Dr. Daniel and his team identified sepsis reduction as the main target for improvement because it was the greatest threat to patients. According to the Centers for Disease Control and Prevention, 1.7 million adults get sepsis, and it kills nearly 270,000 people nationwide every year. Three-quarters of patients who get sepsis come to a hospital’s Emergency Department, so the focus there was intense.
Analysis showed Clements University Hospital staff were doing everything right to address sepsis, but that taking steps more quickly could save more lives.
“For sepsis, we realized that the earlier you recognize someone has the infection, the better. Every hour delay brings about a 4 percent increase in mortality,” Dr. Daniel said.

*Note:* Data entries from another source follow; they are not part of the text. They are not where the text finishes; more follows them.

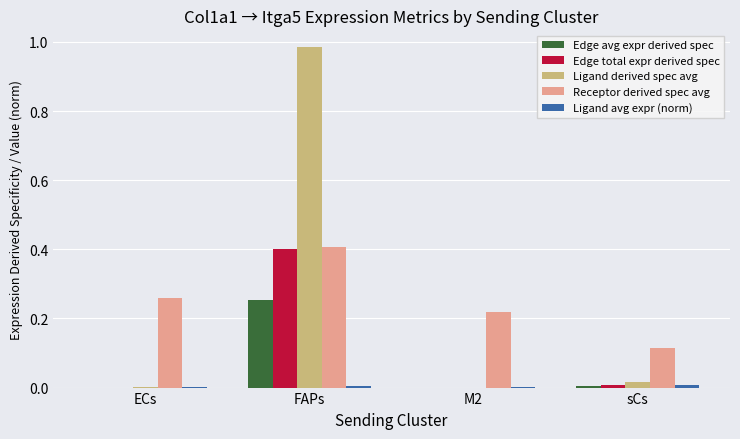

At which category is the sum across all series the highest?

FAPs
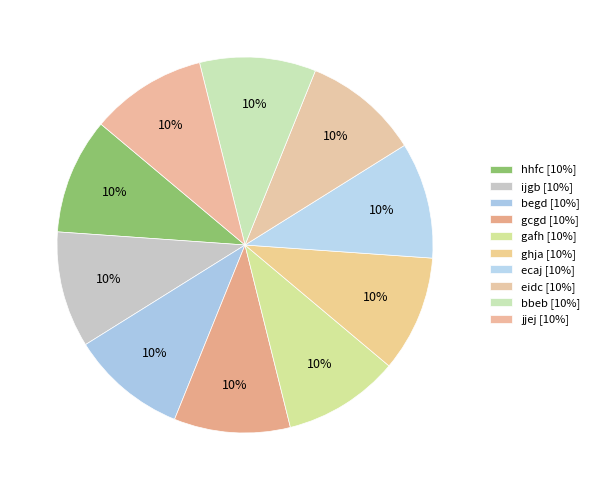

Which slice is the smallest?

jjej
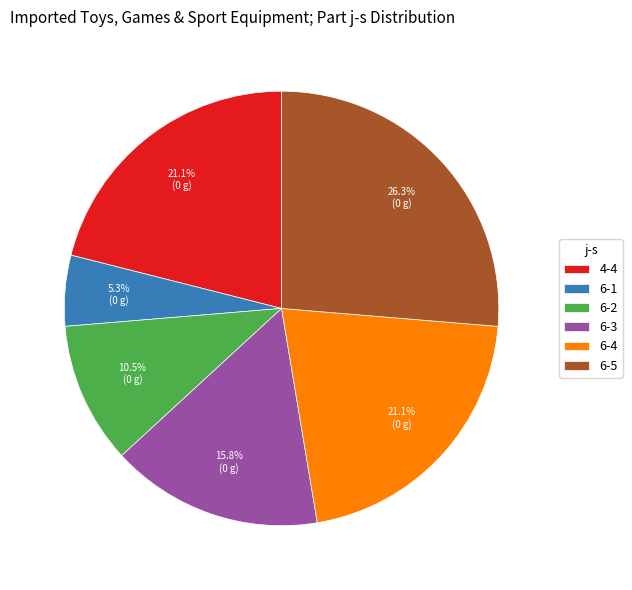

Is it true that 6-4 is 21% of the pie?

True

Following activation of new quality and safety improvements, patients were screened for sepsis. If certain criteria were met, nurses did not wait for a doctor’s orders to start antibiotics. Rather, they were empowered, starting in January 2018, with standing delegated orders to start treatment.
This approach was so new that some nurses checked with the Texas Board of Nursing to see if this could be done, according to Chief Nurse Executive Susan Hernandez, who said she and other leaders welcomed the skepticism because teamwork and honest scrutiny were needed to ensure success.

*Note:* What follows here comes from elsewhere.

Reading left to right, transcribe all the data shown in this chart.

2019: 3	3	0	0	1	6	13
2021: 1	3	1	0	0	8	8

Ms. Hernandez said nurses then embraced the changes – and saw results.
“Once the numbers tell a story, there’s no arguing. They can see it, they can see that they’re making a difference,” she said.
A ‘Magnet’ for success
Ms. Hernandez led UT Southwestern’s effort to achieve Magnet designation in 2016, an elite status granted by the American Nurses Credentialing Center for excellence in aligning the goals of nurses with the organization’s overall improvement in patient outcomes.
Dr. Daniel said this designation, held by only 8 percent of hospitals in the United States, was one of the major drivers of UT Southwestern’s quality and safety efforts.
Ashley Holroyd, Associate Vice President of Quality Operations, came to UT Southwestern in 2018 to unearth areas to improve and speed up care. She leads a team of 70, including 12 industrial engineers and process optimization experts who work with health care providers to analyze each step of the operational process, seeking areas to improve.
“It’s about creating value for our patients, as well as creating the optimal environment for our caregivers to be able to provide the highest level of care. We want to empower the staff, through resources and training, to become problem solvers,” Ms. Holroyd said.
Her data analytics team builds scorecards and dashboards to track performance and identify opportunities throughout the organization, while project management and transformation teams provide additional resources to facilitate change.
Quality improvement as a philosophy
This new look-for-something-to-improve philosophy has spread throughout UTSW’s clinical culture. So when the pandemic hit this year, health care workers used quality and safety principles to improve care for COVID-19 patients.
Dr. Daniel said health care providers rethought procedures for resuscitating COVID-19 patients and found ways to put fewer providers at risk for exposure to the virus. Equipment was placed outside patient rooms and configured to deliver the same level of support for the patient. Exposure was reduced while still maintaining high levels of patient resuscitation.
Members of the UTSW liver transplant team also embraced the new philosophy and found ways to get patients off breathing machines before they leave operating rooms. This advance, once thought to be unattainable, reduces complication risks and increases patient comfort.
And in several operating rooms, new “black box” technology has been installed to record all aspects of a surgery so physicians and nurses can review data and find ways to improve.
“Quality and safety improvements are not an administrative or bureaucratic structure,” Dr. Daniel said. “It’s really about engagement and empowerment at the very front lines.”